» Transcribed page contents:
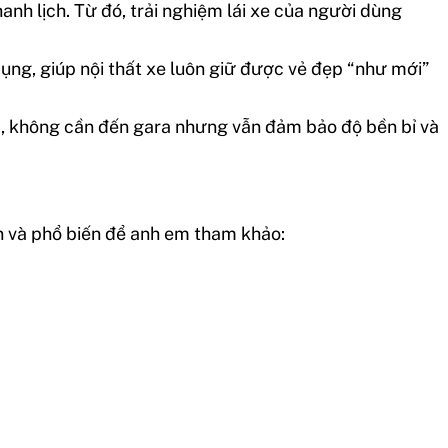
hanh lịch. Từ đó, trải nghiệm lái xe của người dùng
 dụng, giúp nội thất xe luôn giữ được vẻ đẹp “như mới”
hà, không cần đến gara nhưng vẫn đảm bảo độ bền bỉ và
ản và phổ biến để anh em tham khảo:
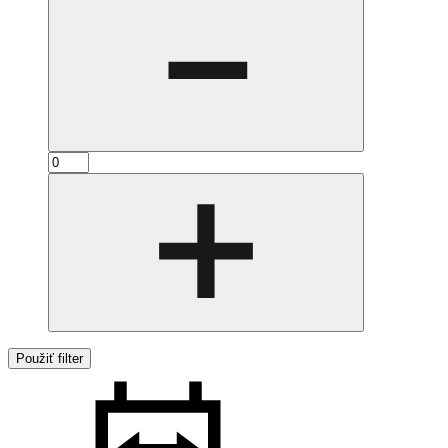
Použiť filter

» TASK PROMPT:
Leaving aside the images, write out every entry above exactly.

» RESULT FOR THIS TASK:
hanh lịch. Từ đó, trải nghiệm lái xe của người dùng
 dụng, giúp nội thất xe luôn giữ được vẻ đẹp “như mới”
hà, không cần đến gara nhưng vẫn đảm bảo độ bền bỉ và
ản và phổ biến để anh em tham khảo:
Použiť filter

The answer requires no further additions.